Co-Bathing with Baby: Precautions and When to Avoid

Is Co-Bathing with Baby Safe

Mothers love to spend time with their newborn babies and wish to get to know them better in every way possible. Which is why some mothers wonder if they can bring their little one to the bath with them as well, and indulge in some nice ‘clean’ fun together! Babies love water and being with their mother can make them feel safe and secure as well.

Can You Take a Bath With Your Baby

It is more than recommended that you take a bath with your little one, the moment it becomes possible for the both of you. Bathing is one of the perfect ways to increase complete skin-to-skin contact between you and your baby. The presence of water and your body can be calming for the child since it might remind him of the safety of the womb. In a few cases, lactation can improve in the presence of warm water, making it easier for you to breastfeed even.

Precautions to Take While Bathing With Baby

It is necessary to remember that your baby is still getting used to the world around him. So he needs all the support he can get, especially during the bath. This is extremely important since you yourself will be engaged in bathing as well.

1. Begin at the Right Age

Babies who are just a few days old don’t need a proper bath and, in fact, giving them one can lead to problems. The umbilical cord stump of the child needs to heal completely and fall off and the wound around the navel needs to heal completely to avoid any chances of infection.

2. Appropriate Water Temperature

The skin of your little one is quite sensitive in the early stages and their response to the smallest peaks of temperature can be quite extreme. When preparing the bath for your child, make sure the water is just room temperature, or maybe a tad warmer if it is winter time.

3. Prepare in Advance

The worst things that could happen is that you get in the water with your child and realize that you’ve left the soap on the counter or the towels are still in the other room. Therefore, it is best to keep everything at an arm’s reach before you take the baby for the bath. In case you do miss out on anything, don’t ever leave the baby alone in the bathroom even for a moment.

Baby toilettries

4. Don’t Enter the Tub With Your Baby

Trying to enter the tub while holding your baby in your arms is a fatal idea: what if you lose your footing and slip? You’ll neither be able to protect yourself and much less your baby. Keep your baby in his mini-seat next to the tub, enter the tub properly by yourself, and then take your baby from his seat. Else, you can have someone (a relative, or your spouse) bring the baby for you.

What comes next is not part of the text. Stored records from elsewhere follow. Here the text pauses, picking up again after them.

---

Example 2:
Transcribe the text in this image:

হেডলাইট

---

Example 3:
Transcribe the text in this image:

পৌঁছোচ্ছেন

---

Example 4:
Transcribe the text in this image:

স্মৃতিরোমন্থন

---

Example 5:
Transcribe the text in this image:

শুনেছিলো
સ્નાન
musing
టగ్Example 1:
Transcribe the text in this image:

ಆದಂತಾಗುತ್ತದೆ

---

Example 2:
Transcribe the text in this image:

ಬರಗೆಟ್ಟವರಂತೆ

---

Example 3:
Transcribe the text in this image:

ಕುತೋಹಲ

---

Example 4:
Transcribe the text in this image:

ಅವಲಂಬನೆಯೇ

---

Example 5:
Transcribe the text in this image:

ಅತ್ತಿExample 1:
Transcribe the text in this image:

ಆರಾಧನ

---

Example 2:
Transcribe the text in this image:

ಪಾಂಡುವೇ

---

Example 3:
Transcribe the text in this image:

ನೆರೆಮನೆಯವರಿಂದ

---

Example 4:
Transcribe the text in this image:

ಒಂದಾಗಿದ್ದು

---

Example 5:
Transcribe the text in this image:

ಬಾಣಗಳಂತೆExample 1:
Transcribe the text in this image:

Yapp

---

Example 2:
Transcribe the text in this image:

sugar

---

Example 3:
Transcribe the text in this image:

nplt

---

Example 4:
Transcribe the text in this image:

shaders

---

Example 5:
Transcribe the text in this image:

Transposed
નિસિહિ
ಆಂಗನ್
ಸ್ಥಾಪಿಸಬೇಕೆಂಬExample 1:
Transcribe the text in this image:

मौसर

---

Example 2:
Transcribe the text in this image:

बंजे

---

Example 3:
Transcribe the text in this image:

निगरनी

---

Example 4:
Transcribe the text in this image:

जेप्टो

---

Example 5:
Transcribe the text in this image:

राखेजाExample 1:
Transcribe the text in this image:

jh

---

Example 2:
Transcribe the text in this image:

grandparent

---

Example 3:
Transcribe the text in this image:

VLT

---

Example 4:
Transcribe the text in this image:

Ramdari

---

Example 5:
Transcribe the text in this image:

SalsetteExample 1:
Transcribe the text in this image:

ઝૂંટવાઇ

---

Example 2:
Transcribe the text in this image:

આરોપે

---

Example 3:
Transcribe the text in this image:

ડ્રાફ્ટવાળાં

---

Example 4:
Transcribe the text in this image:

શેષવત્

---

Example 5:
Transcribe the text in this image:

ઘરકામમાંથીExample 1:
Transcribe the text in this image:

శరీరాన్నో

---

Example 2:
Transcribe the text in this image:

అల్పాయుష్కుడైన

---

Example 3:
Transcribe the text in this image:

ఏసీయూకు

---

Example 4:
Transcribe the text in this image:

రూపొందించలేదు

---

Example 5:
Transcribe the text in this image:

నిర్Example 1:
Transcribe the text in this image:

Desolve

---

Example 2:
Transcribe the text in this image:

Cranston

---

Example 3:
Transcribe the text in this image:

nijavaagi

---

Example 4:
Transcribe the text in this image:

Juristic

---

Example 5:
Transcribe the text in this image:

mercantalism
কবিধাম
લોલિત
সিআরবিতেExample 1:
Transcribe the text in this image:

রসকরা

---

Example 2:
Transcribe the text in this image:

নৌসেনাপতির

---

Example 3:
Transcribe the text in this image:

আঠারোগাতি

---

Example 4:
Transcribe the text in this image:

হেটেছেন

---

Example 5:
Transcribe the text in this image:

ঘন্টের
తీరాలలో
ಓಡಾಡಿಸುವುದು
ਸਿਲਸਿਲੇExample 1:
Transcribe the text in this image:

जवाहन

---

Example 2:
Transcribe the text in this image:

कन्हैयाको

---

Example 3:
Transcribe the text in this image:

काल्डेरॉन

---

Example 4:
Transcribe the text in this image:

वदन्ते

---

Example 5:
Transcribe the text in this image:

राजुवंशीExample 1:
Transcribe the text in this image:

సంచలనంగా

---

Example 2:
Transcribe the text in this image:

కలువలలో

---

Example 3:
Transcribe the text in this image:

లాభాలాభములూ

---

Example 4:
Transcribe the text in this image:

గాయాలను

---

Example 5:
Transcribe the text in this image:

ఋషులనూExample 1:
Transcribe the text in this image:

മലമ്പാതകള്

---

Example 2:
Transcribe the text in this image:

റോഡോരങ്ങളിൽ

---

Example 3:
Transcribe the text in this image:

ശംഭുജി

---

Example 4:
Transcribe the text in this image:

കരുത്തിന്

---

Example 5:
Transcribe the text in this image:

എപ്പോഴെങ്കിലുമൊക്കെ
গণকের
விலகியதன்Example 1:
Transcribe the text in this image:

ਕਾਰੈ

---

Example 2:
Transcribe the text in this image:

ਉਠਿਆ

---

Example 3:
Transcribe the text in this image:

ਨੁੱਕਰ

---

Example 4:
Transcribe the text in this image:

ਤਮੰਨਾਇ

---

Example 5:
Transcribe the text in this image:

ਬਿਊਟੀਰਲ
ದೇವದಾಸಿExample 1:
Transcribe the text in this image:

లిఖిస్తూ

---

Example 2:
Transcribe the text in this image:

5. Keep a Grip Mat in the Tub

Even if you are fully secured and are having fun with the baby, any random movement by your baby or by you could cause either person to lose their balance and hit the tub headfirst. Opting for a grip mat at the base of the tub can make it easier to maintain yourself inside it.

6. Let Your Baby Stay Warm

Bath time with your baby will not be a short one since you will enjoy your time together in the tub, playing around in the water. Therefore, it is essential to keep pouring a little water on your baby’s head from time to time, so that his upper body and the head stays warm.

7. Get Out of the Tub in a Safe Way

Remembering the way you got into the tub in the first place, follow the exact steps in reverse order when you are getting out. Ask your partner to take the baby or keep him in his mini-seat next to you. Then, step out of the tub, making sure you have a good grip to hold yourself. Then work towards drying up your bodies.

When to Avoid Co-Bathing With Infant

Bathing with your little can be all fun and games if things are done correctly. But co-bathing is best avoided in case of certain scenarios.

1. When the Water is Soiled

Your baby might urinate or poop in the water during your bath. If that happens, get him out immediately and end the bathing session there itself.

2. Water Temperature is Extreme

Extreme winters might make it necessary for you to have a nice hot water bath. But that temperature might be a little too much for the newborn baby. In such cases, it is best to bathe separately.

Woman checking bath water temperature

3. Difficulty in Entering or Exiting the Tub

If you don’t have a person to help you out with your child or are still recovering from the delivery, it is recommended not to risk having your child with you in your bath until you can take care of yourself completely.

4. If You Are Tired / Exhausted

Failure to focus on the bathing session can put your child at risk and cause you to take wrong decisions instead.

5. While You Are Menstruating

Bathing with your child when you might be at the risk of bleeding in the water is not exactly a hygienic proposition.

6. If the Umbilical Cord Stump is Still Present

Sponge baths are the only way you should clean your body until the cord stump dries and falls off. The area is very sensitive and needs to be taken care of.

7. Immediately Following a Circumcision

Certain cultures might circumcise their boys after birth. These wounds need to be healed completely before your little one is exposed to water.

Bathing together with your child can be quite an experience and making it a regular activity will work wonders for the both of you. The stronger a bond between a mother and a child, the easier it is for the little one to be open to exploring newer aspects of the world, and grow up rapidly.